For those of you who are not aware, Professor George Lakey is walking 200 miles across Pennsylvania as part of Earth Quaker Action Team to promote sustainable environmental strategy and challenge PNC bank to stop funding mountaintop removal.

Today is Day 13 (nearly two weeks!) and the team expects to arrive in Pittsburgh on Wednesday. George has been blogging each evening along the way, and you can follow his posts via the greenpnc.org website.

Here is his first post and video:

Why I’m walking to Pittsburgh

George Lakey walking across PA

Blog post 4.18.2012

I come from Bangor, a Pennsylvania slate mining town, and identify with the hard work, strong community, and bonding with nature in my heritage.  When I visit Appalachian people I see those same qualities, but I also see the horror of beloved mountains blown up, cancer rates rising, and jobs lost.

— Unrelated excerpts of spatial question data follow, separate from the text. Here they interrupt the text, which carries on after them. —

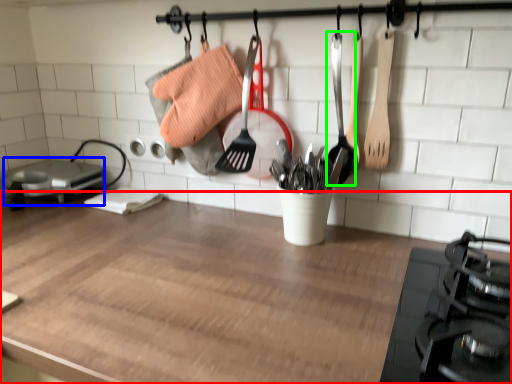
Question: Estimate the real-world distances between objects in this image. Which object is farther from countertop (highlighted by a red box), appliance (highlighted by a blue box) or utensil (highlighted by a green box)?

Choices:
 (A) appliance
 (B) utensil

Answer: (A)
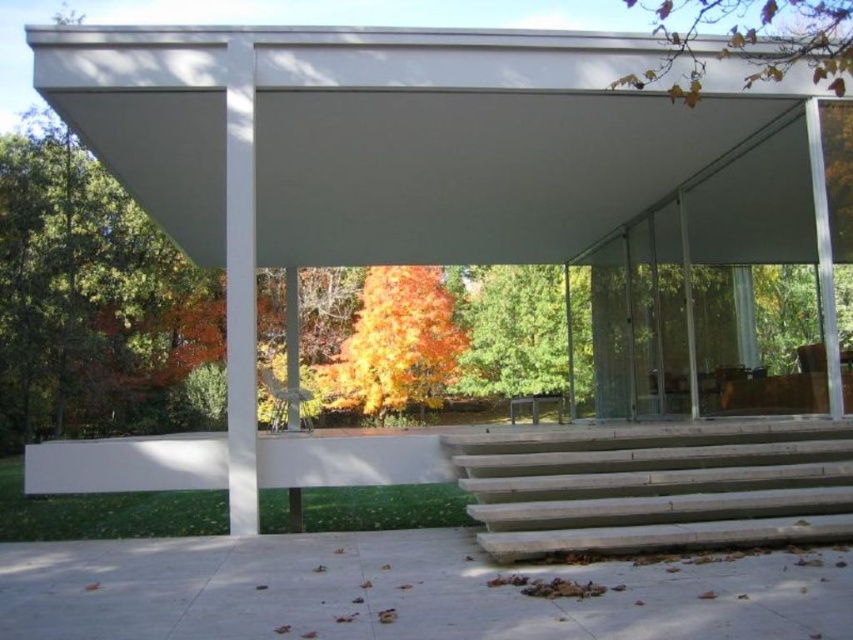
Question: Is white matte canopy at upper center in front of concrete stairs at lower right?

I’m sad to imagine what it’s like to have your water and air contaminated by poisons, your town on the skids, the jobs disappearing, and 500 mountains destroyed while more mountains are on the kill list.

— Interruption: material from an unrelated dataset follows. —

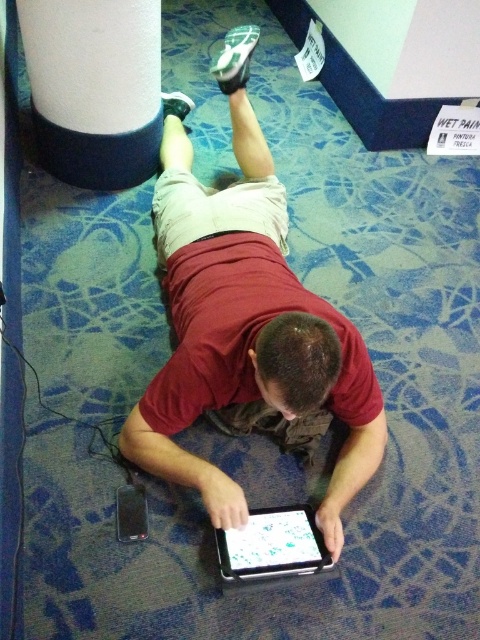
You are standing in a room and want to reach a specific point marked at coordinates [178,182]. If you are currently 1.5 meters away from that point, how much further do you need to move forward to reach it?

The distance of point [178,182] from camera is 1.86 meters. Since you are currently 1.5 meters away, you need to move forward an additional 0.36 meters to reach the point.

You are a delivery person who just arrived at a house. You see the white matte cylinder at upper left and the black glossy tablet at center. Which object is bigger?

The white matte cylinder at upper left is larger in size than the black glossy tablet at center.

I was proud to join others in starting the Earth Quaker Action Team (EQAT) in 2010 with its first campaign targeting PNC Bank: Bank Like Appalachia Matters! PNC is one of the major funders of mountain top removal coal mining.

I also figured that I was doing something for the future of my four great-grandkids, who will join the miners in the catastrophes of climate change if PNC and our country don’t convert to renewable energy.

In the beginning of this year I was led to step up my own commitment.  I felt called to walk to Pittsburgh to challenge directly the corporate CEO of PNC Bank: “Why would you rather fundfewer jobs – while blowing up mountains and spreading cancer – than fund more jobs for clean wind power from those same mountains?”

EQAT supported my calling, and is initiating the

Green Walk for Jobs and Justice

Start: April 30 in Philadelphia, walking 200 miles of the route

Arrive: May 16, at PNC Bank’s headquarters in Pittsburgh

Stops at PNC branches along the way.

Please sponsor me on this walk, and join me for part of the Walk or events along the route if you can.  Financial sponsors are needed to make the Walk possible.

I also want to know from bank officials: “If PNC calls the destruction of Appalachia ‘responsible banking,’ why should any of us do business with you?” I pledge to close my account in PNC on June 1 if it does not promise to stop funding mountain top removal coal mining.